Vorliegender Forumsauszug ▸

Deine Frage wurde ja schon von Reinhold beantwortet - dem ist nichts mehr hinzuzufügen.

Viel Spaß bei uns - und wenn Du weitere Fragen hast, immer her damit! 

@ Reinhold:
Bitte *nicht ganze* Beiträge zitieren, wenn Du direkt antwortest. Das ist völlig überflüssig und bläht das Forum/den Server nur unnötig auf.  
Danke für künftige Beachtung!


----------



## Frankia (28. Okt. 2010)

*AW: Kurzvorstellung und Frage zum Ausströmer im Teich*

Hallo Dodi,

alles klar........................


----------



## Dodi (28. Okt. 2010)

*AW: Kurzvorstellung und Frage zum Ausströmer im Teich*

Danke, Reinhold!


----------



## Limnos (28. Okt. 2010)

*AW: Kurzvorstellung und Frage zum Ausströmer im Teich*

Hi

Ich habe früher mal einen Teich belüftet, musste aber erleben, dass der Luftschlauch rasch zufror. Die Luft aus dem etwas wärmeren Raum, in dem die Pumpe stand, hatte zuviel Luftfeuchtigkeit. Die kondensierte in dem Luftschlauch draußen und gefror bei Minusgraden. Das passierte z.T. schon weit vor dem Teich. Besser wäre es, die Luftpumpe draußen zu installieren, weil es dann nicht zur Kondensation kommen kann. Hat jemand schon mal eine ähnliche Erfahrung gemacht? Und wie hat sie/er das Problem gelöst?

MfG.
Wolfgang


----------



## Frankia (28. Okt. 2010)

*AW: Kurzvorstellung und Frage zum Ausströmer im Teich*

Hallo Wolfgang,

in dem Fall mußt du unbedingt versuchen, die Luftschläuche zu isolieren. Die Möglichkeiten waren ISO-Schläuche, wie sie im Heizungs- und Sanitärbau verwendet werden...


----------



## Frankia (28. Okt. 2010)

*AW: Kurzvorstellung und Frage zum Ausströmer im Teich*

Hallo Wolfgang,

eine zweite Möglichkeit wäre es, die Schläuche mit entsprechendem Schutz gegen Beschädigung "unter Tage" zu verlegen.........

Einmal verlegt, können sie immer dort bleiben und jederzeit im Winter eingesetzt werden.............


----------



## bina1509 (29. Okt. 2010)

*AW: Kurzvorstellung und Frage zum Ausströmer im Teich*

Hallo und vielen Dank an alle, die so schnell geantwortet haben. 

Da in meinem Teich die Luftdüsen zu tief hängen, soll ich dann lieber gar keinen Sauerstoff zuführen und hoffen, dass es reicht, was durch die Pumpe hinzukommt? 

Liebe Grüße
Bettina


----------



## Frankia (29. Okt. 2010)

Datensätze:
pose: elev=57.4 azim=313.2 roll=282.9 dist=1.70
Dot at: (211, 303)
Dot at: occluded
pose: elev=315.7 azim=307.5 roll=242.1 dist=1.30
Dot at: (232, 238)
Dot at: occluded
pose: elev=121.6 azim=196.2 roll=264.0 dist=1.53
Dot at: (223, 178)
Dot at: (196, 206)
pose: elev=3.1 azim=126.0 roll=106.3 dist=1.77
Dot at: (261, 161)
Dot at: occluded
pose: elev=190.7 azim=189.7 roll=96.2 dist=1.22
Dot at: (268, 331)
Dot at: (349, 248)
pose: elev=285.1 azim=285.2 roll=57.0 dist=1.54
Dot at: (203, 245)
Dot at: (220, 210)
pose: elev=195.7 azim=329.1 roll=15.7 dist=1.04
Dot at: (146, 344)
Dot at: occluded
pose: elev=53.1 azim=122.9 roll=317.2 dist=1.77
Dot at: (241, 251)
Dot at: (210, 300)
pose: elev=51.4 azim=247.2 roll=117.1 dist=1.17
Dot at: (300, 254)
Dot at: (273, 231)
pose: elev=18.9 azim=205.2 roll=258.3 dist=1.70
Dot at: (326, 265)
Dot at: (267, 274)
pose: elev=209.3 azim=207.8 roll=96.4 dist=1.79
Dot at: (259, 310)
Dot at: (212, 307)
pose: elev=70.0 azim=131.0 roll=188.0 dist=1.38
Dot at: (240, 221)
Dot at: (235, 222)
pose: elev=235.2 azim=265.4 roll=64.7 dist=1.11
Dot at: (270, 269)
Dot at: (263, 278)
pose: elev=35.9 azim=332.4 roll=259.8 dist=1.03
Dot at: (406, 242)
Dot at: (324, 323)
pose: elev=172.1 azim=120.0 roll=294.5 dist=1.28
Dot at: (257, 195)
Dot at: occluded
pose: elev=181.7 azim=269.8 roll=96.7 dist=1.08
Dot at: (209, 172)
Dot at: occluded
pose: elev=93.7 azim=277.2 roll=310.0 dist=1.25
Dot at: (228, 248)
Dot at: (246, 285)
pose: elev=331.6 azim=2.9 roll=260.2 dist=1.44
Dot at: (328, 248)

Die Aufgaben ▸
1. Wo wäre es laut dem Forumsauszug zur Teichbelüftung besser, die Luftpumpe zu installieren?
2. Wandle die Zeilen der Datensätze vom ersten Eintrag bis einschließlich der Zeile mit „Dot at: (196, 206)“ in eine nummerierte Liste um und lass dabei Leerzeilen weg.
Der Forumsauszug und die Datensätze haben inhaltlich nichts miteinander zu tun.

Die Antworten ▸
1. Draußen, weil es dann nicht zur Kondensation kommen kann.

2.
1. pose: elev=57.4 azim=313.2 roll=282.9 dist=1.70
2. Dot at: (211, 303)
3. Dot at: occluded
4. pose: elev=315.7 azim=307.5 roll=242.1 dist=1.30
5. Dot at: (232, 238)
6. Dot at: occluded
7. pose: elev=121.6 azim=196.2 roll=264.0 dist=1.53
8. Dot at: (223, 178)
9. Dot at: (196, 206)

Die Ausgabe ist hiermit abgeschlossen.